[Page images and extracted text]
▼▼▼
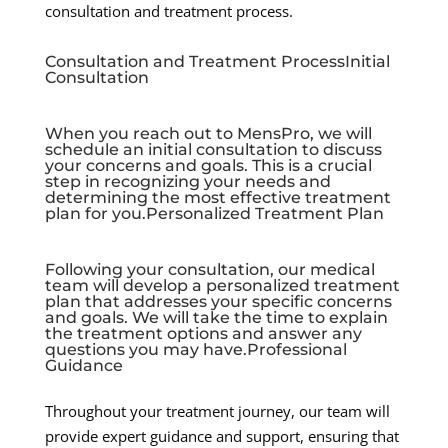
consultation and treatment process.
Consultation and Treatment ProcessInitial
Consultation
When you reach out to MensPro, we will
schedule an initial consultation to discuss
your concerns and goals. This is a crucial
step in recognizing your needs and
determining the most effective treatment
plan for you.Personalized Treatment Plan
Following your consultation, our medical
team will develop a personalized treatment
plan that addresses your specific concerns
and goals. We will take the time to explain
the treatment options and answer any
questions you may have.Professional
Guidance
Throughout your treatment journey, our team will
provide expert guidance and support, ensuring that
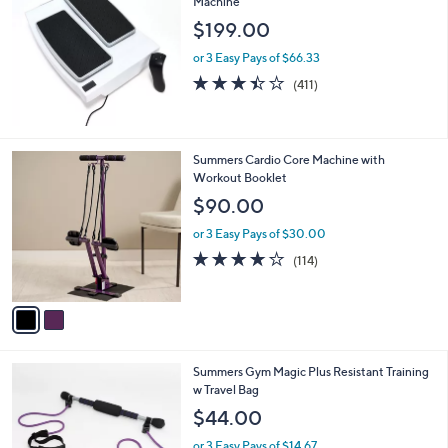
Machine
6
$199.00
7
.
or 3 Easy Pays of $66.33
0
3.4
411
(411)
0
of
Reviews
5
Stars
2
Summers Cardio Core Machine with
C
Workout Booklet
o
$90.00
l
o
or 3 Easy Pays of $30.00
r
3.9
114
(114)
s
of
Reviews
A
5
v
Stars
a
i
l
1
Summers Gym Magic Plus Resistant Training
a
C
w Travel Bag
b
o
l
$44.00
l
e
o
or 3 Easy Pays of $14.67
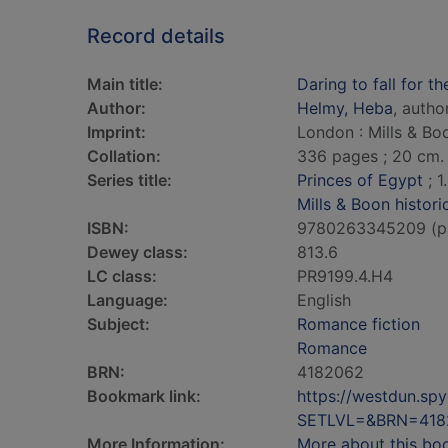
Record details
Main title:
Daring to fall for th
Author:
Helmy, Heba
, autho
Imprint:
London : Mills & Bo
Collation:
336 pages ; 20 cm.
Series title:
Princes of Egypt
; 1.
Mills & Boon histori
ISBN:
9780263345209 (p
Dewey class:
813.6
LC class:
PR9199.4.H4
Language:
English
Subject:
Romance fiction
Romance
BRN:
4182062
Bookmark link:
https://westdun.sp
SETLVL=&BRN=418
More Information:
More about this bo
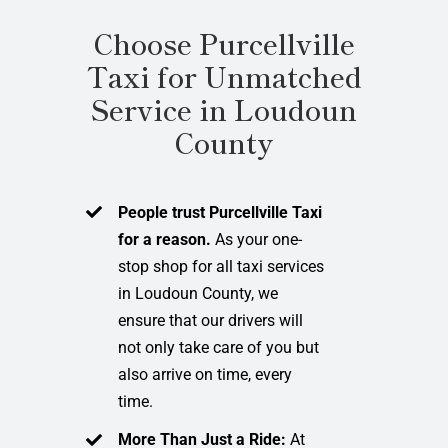
Choose Purcellville
Taxi for Unmatched
Service in Loudoun
County
People trust Purcellville Taxi
for a reason.
As your one-
stop shop for all taxi services
in Loudoun County, we
ensure that our drivers will
not only take care of you but
also arrive on time, every
time.
More Than Just a Ride:
At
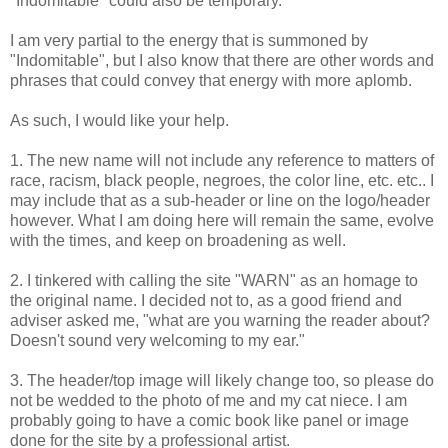
"Indomitable" could also be temporary.
I am very partial to the energy that is summoned by
"Indomitable", but I also know that there are other words and
phrases that could convey that energy with more aplomb.
As such, I would like your help.
1. The new name will not include any reference to matters of
race, racism, black people, negroes, the color line, etc. etc.. I
may include that as a sub-header or line on the logo/header
however. What I am doing here will remain the same, evolve
with the times, and keep on broadening as well.
2. I tinkered with calling the site "WARN" as an homage to
the original name. I decided not to, as a good friend and
adviser asked me, "what are you warning the reader about?
Doesn't sound very welcoming to my ear."
3. The header/top image will likely change too, so please do
not be wedded to the photo of me and my cat niece. I am
probably going to have a comic book like panel or image
done for the site by a professional artist.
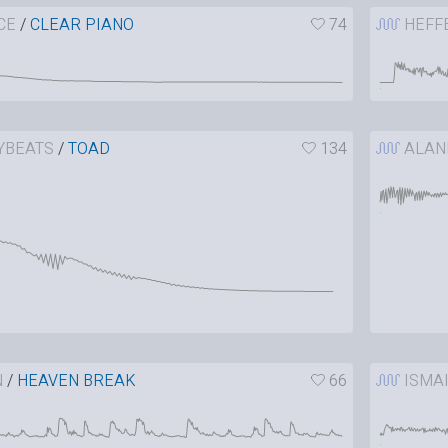
CE
/
CLEAR PIANO
74
HEFF
YBEATS
/
TOAD
134
ALAN
N
/
HEAVEN BREAK
66
ISMA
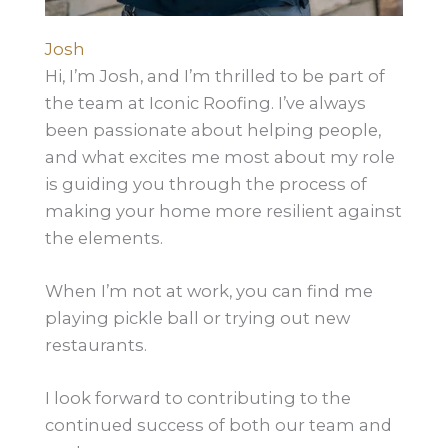
Josh
Hi, I’m Josh, and I’m thrilled to be part of
the team at Iconic Roofing. I’ve always
been passionate about helping people,
and what excites me most about my role
is guiding you through the process of
making your home more resilient against
the elements.
When I’m not at work, you can find me
playing pickle ball or trying out new
restaurants.
I look forward to contributing to the
continued success of both our team and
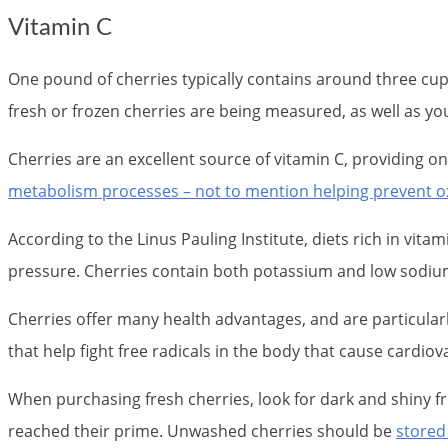
Vitamin C
One pound of cherries typically contains around three cu
fresh or frozen cherries are being measured, as well as yo
Cherries are an excellent source of vitamin C, providing o
metabolism processes – not to mention helping prevent o
According to the Linus Pauling Institute, diets rich in vita
pressure. Cherries contain both potassium and low sodium l
Cherries offer many health advantages, and are particularl
that help fight free radicals in the body that cause cardiov
When purchasing fresh cherries, look for dark and shiny f
reached their prime. Unwashed cherries should be
stored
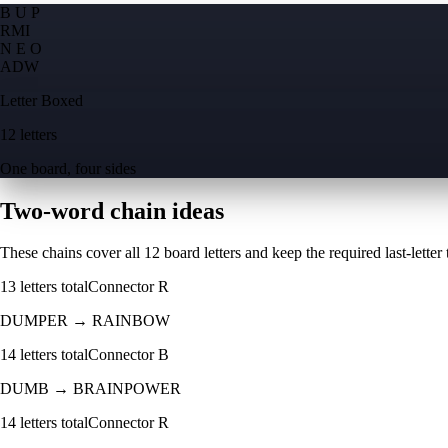
B U P
R
M
I
N E O
A
D
W
Letter Boxed
12 letters
One board, four sides
Two-word chain ideas
These chains cover all 12 board letters and keep the required last-letter to
13
letters total
Connector
R
DUMPER
→
RAINBOW
14
letters total
Connector
B
DUMB
→
BRAINPOWER
14
letters total
Connector
R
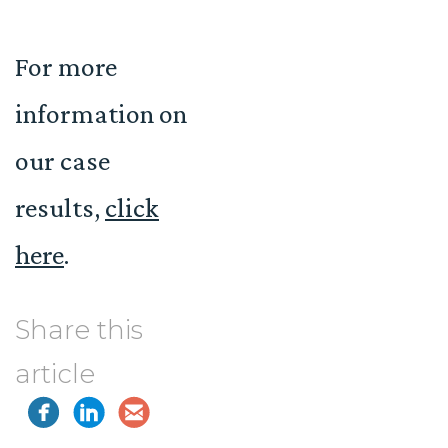
For more
information on
our case
results,
click
here
.
Share this
article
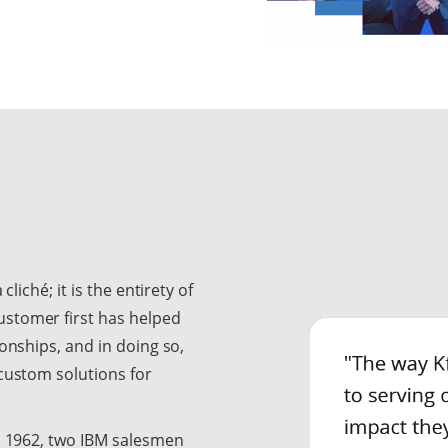
liché; it is the entirety of
ustomer first has helped
ionships, and in doing so,
 custom solutions for
In 1962, two IBM salesmen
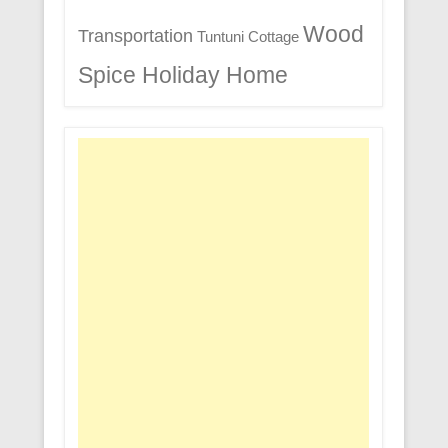
Wood
Transportation
Tuntuni Cottage
Spice Holiday Home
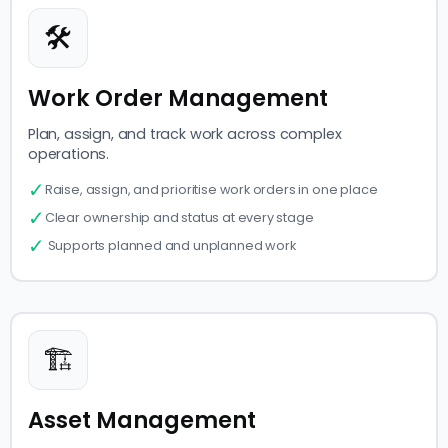
🛠
Work Order Management
Plan, assign, and track work across complex
operations.
✓
Raise, assign, and prioritise work orders in one place
✓
Clear ownership and status at every stage
✓
Supports planned and unplanned work
🏗
Asset Management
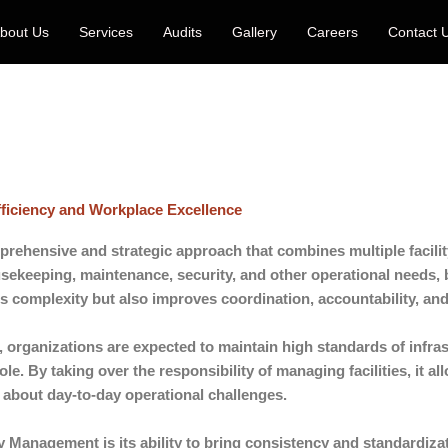
bout Us
Services
Audits
Gallery
Careers
Contact 
fficiency and Workplace Excellence
prehensive and strategic approach that combines multiple facility
sekeeping, maintenance, security, and other operational needs,
es complexity but also improves coordination, accountability, and 
 organizations are expected to maintain high standards of infras
role. By taking over the responsibility of managing facilities, it 
 about day-to-day operational challenges.
y Management is its ability to bring consistency and standardizati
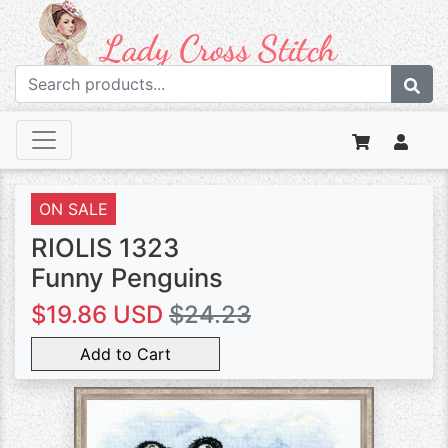
ON SALE
RIOLIS 1323
Funny Penguins
$19.86 USD
$24.23
Add to Cart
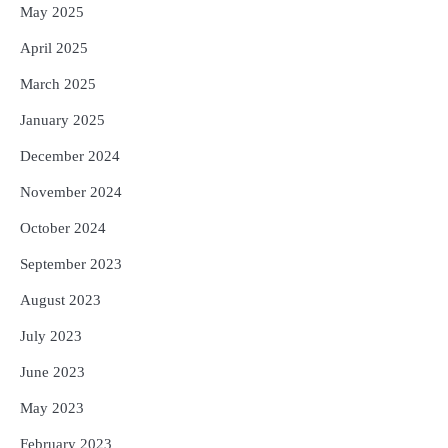
May 2025
April 2025
March 2025
January 2025
December 2024
November 2024
October 2024
September 2023
August 2023
July 2023
June 2023
May 2023
February 2023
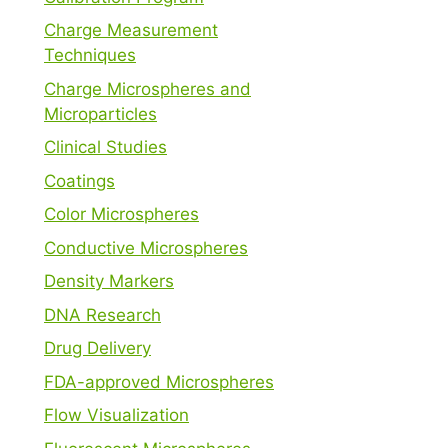
Charge Measurement
Techniques
Charge Microspheres and
Microparticles
Clinical Studies
Coatings
Color Microspheres
Conductive Microspheres
Density Markers
DNA Research
Drug Delivery
FDA-approved Microspheres
Flow Visualization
▲▲▲
» **Task description**
All of the entries above should be duplicated exactly, except for the pictures.

» **Task answer**
consultation and treatment process.
Consultation and Treatment ProcessInitial
Consultation
When you reach out to MensPro, we will
schedule an initial consultation to discuss
your concerns and goals. This is a crucial
step in recognizing your needs and
determining the most effective treatment
plan for you.Personalized Treatment Plan
Following your consultation, our medical
team will develop a personalized treatment
plan that addresses your specific concerns
and goals. We will take the time to explain
the treatment options and answer any
questions you may have.Professional
Guidance
Throughout your treatment journey, our team will
provide expert guidance and support, ensuring that
Machine
6
$199.00
7
.
or 3 Easy Pays of $66.33
0
3.4
411
(411)
0
of
Reviews
5
Stars
2
Summers Cardio Core Machine with
C
Workout Booklet
o
$90.00
l
o
or 3 Easy Pays of $30.00
r
3.9
114
(114)
s
of
Reviews
A
5
v
Stars
a
i
l
1
Summers Gym Magic Plus Resistant Training
a
C
w Travel Bag
b
o
l
$44.00
l
e
o
or 3 Easy Pays of $14.67
Record details
Main title:
Daring to fall for th
Author:
Helmy, Heba
, autho
Imprint:
London : Mills & Bo
Collation:
336 pages ; 20 cm.
Series title:
Princes of Egypt
; 1.
Mills & Boon histori
ISBN:
9780263345209 (p
Dewey class:
813.6
LC class:
PR9199.4.H4
Language:
English
Subject:
Romance fiction
Romance
BRN:
4182062
Bookmark link:
https://westdun.sp
SETLVL=&BRN=418
More Information:
More about this bo
Choose Purcellville
Taxi for Unmatched
Service in Loudoun
County
People trust Purcellville Taxi
for a reason.
As your one-
stop shop for all taxi services
in Loudoun County, we
ensure that our drivers will
not only take care of you but
also arrive on time, every
time.
More Than Just a Ride:
At
"Indomitable" could also be temporary.
I am very partial to the energy that is summoned by
"Indomitable", but I also know that there are other words and
phrases that could convey that energy with more aplomb.
As such, I would like your help.
1. The new name will not include any reference to matters of
race, racism, black people, negroes, the color line, etc. etc.. I
may include that as a sub-header or line on the logo/header
however. What I am doing here will remain the same, evolve
with the times, and keep on broadening as well.
2. I tinkered with calling the site "WARN" as an homage to
the original name. I decided not to, as a good friend and
adviser asked me, "what are you warning the reader about?
Doesn't sound very welcoming to my ear."
3. The header/top image will likely change too, so please do
not be wedded to the photo of me and my cat niece. I am
probably going to have a comic book like panel or image
done for the site by a professional artist.
CE
/
CLEAR PIANO
74
HEFF
YBEATS
/
TOAD
134
ALAN
N
/
HEAVEN BREAK
66
ISMA
Josh
Hi, I’m Josh, and I’m thrilled to be part of
the team at Iconic Roofing. I’ve always
been passionate about helping people,
and what excites me most about my role
is guiding you through the process of
making your home more resilient against
the elements.
When I’m not at work, you can find me
playing pickle ball or trying out new
restaurants.
I look forward to contributing to the
continued success of both our team and
Vitamin C
One pound of cherries typically contains around three cu
fresh or frozen cherries are being measured, as well as yo
Cherries are an excellent source of vitamin C, providing o
metabolism processes – not to mention helping prevent o
According to the Linus Pauling Institute, diets rich in vita
pressure. Cherries contain both potassium and low sodium l
Cherries offer many health advantages, and are particularl
that help fight free radicals in the body that cause cardiov
When purchasing fresh cherries, look for dark and shiny f
reached their prime. Unwashed cherries should be
stored
B U P
R
M
I
N E O
A
D
W
Letter Boxed
12 letters
One board, four sides
Two-word chain ideas
These chains cover all 12 board letters and keep the required last-letter to
13
letters total
Connector
R
DUMPER
→
RAINBOW
14
letters total
Connector
B
DUMB
→
BRAINPOWER
14
letters total
Connector
R
For more
information on
our case
results,
click
here
.
Share this
article
liché; it is the entirety of
ustomer first has helped
ionships, and in doing so,
 custom solutions for
In 1962, two IBM salesmen
Wood
Transportation
Tuntuni Cottage
Spice Holiday Home
🛠
Work Order Management
Plan, assign, and track work across complex
operations.
✓
Raise, assign, and prioritise work orders in one place
✓
Clear ownership and status at every stage
✓
Supports planned and unplanned work
🏗
Asset Management
bout Us
Services
Audits
Gallery
Careers
Contact 
fficiency and Workplace Excellence
prehensive and strategic approach that combines multiple facility
sekeeping, maintenance, security, and other operational needs,
es complexity but also improves coordination, accountability, and 
 organizations are expected to maintain high standards of infras
role. By taking over the responsibility of managing facilities, it 
 about day-to-day operational challenges.
y Management is its ability to bring consistency and standardizati
ON SALE
RIOLIS 1323
Funny Penguins
$19.86 USD
$24.23
Add to Cart
May 2025
April 2025
March 2025
January 2025
December 2024
November 2024
October 2024
September 2023
August 2023
July 2023
June 2023
May 2023
February 2023
Charge Measurement
Techniques
Charge Microspheres and
Microparticles
Clinical Studies
Coatings
Color Microspheres
Conductive Microspheres
Density Markers
DNA Research
Drug Delivery
FDA-approved Microspheres
Flow Visualization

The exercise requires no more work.